The NASA Ames wind tunnel customers are one of the first users of the Information Power Grid (IPG) 
storage system at the NASA Advanced Supercomputing Division. We wanted to be able to store their data 
on the IPG so that it could be accessed remotely in a secure but timely fashion. In addition, incorporation 
into the IPG allows future use of grid computational resources, e.g., for post-processing of data, or to do 
side-by-side CFD validation. In this paper, we describe the integration of grid data access mechanisms with 
the existing DARWIN web-based system that is used to access wind tunnel test data. We also show that the 
combined system has reasonable performance: wind tunnel data may be retrieved at 50Mbits/s over a 100 
base T network connected to the IPG storage server.

■ WORK TO DO ■
• A. In the wind tunnel passage, what retrieval rate for wind tunnel data over the 100 base T network is reported?
• B. Reproduce everything in the wind tunnel passage from "storage system at" down to "IPG storage server.".
• C. Extend the wind tunnel passage by writing what comes next after its last sentence.

■ DATASET ■
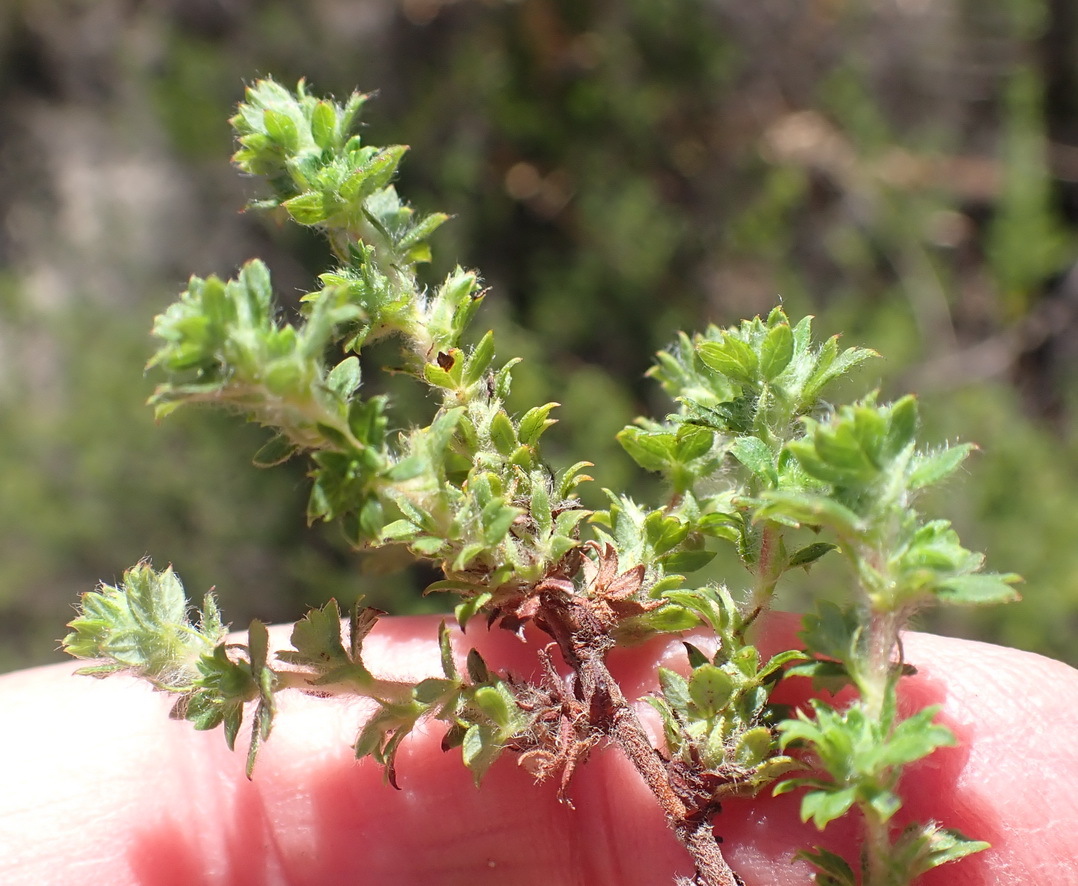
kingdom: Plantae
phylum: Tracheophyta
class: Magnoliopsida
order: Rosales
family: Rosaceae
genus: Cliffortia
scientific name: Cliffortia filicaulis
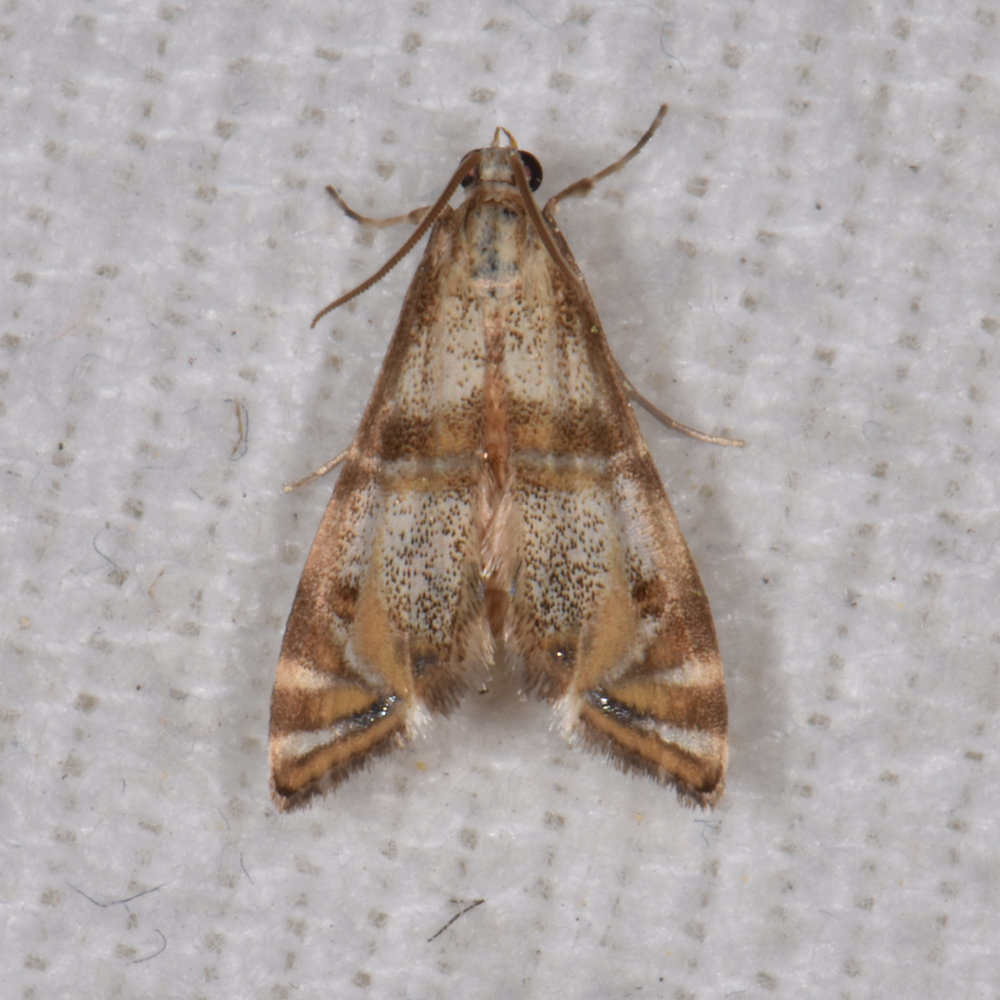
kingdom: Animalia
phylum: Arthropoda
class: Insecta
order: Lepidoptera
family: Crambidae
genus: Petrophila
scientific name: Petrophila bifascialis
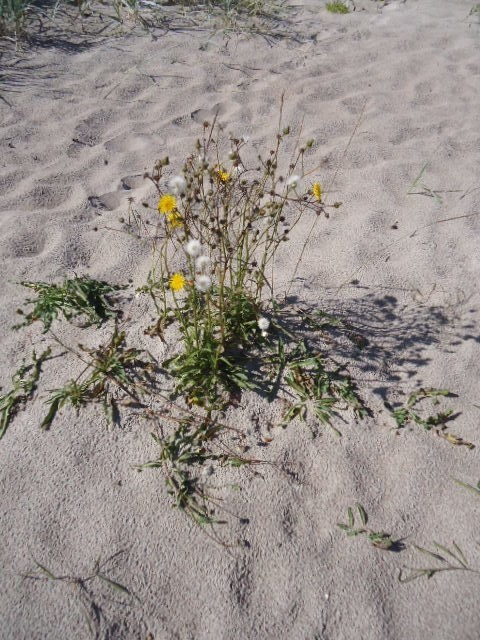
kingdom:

■ TASK-BY-TASK RESULTS ■
• A. 50Mbits/s

• B.
storage system at the NASA Advanced Supercomputing Division. We wanted to be able to store their data 
on the IPG so that it could be accessed remotely in a secure but timely fashion. In addition, incorporation 
into the IPG allows future use of grid computational resources, e.g., for post-processing of data, or to do 
side-by-side CFD validation. In this paper, we describe the integration of grid data access mechanisms with 
the existing DARWIN web-based system that is used to access wind tunnel test data. We also show that the 
combined system has reasonable performance: wind tunnel data may be retrieved at 50Mbits/s over a 100 
base T network connected to the IPG storage server.

• C.
Introduction 

The Information Power Grid (IPG) is a grid computing [1,2] project run out of the NASA Advanced 
Supercomputing Division. Although its primary focus has been to enable access to distributed 
supercomputing resources, a recent aspect of the project focuses on remote access to instruments. The most 
easily identifiable instruments at our site are the wind tunnels. There are several tunnels ranging from small 
experimental tunnels whose cross-section size is measured in inches, up to the 80' by 120' tunnel, the largest 
in the world. Each time a test is run, a large volume of data is produced, and preliminary analysis is 
performed as the data is collected. In addition, this data is archived for subsequent retrieval and analysis. 
Clearly, providing ample, secure storage is an issue for the wind tunnel computer systems. Thus, the wind 
tunnel staff were enthusiastic about participating in our study in return for access to our large storage 
system. 

As a benefit of this collaboration, the wind tunnel staff and customers already use a sophisticated web based 
system called DARWIN [3] that is used to access data from both live and archived tests. Thus, rather than 
start from scratch, we attempted to work with the DARWIN developers to modify their existing 
infrastructure.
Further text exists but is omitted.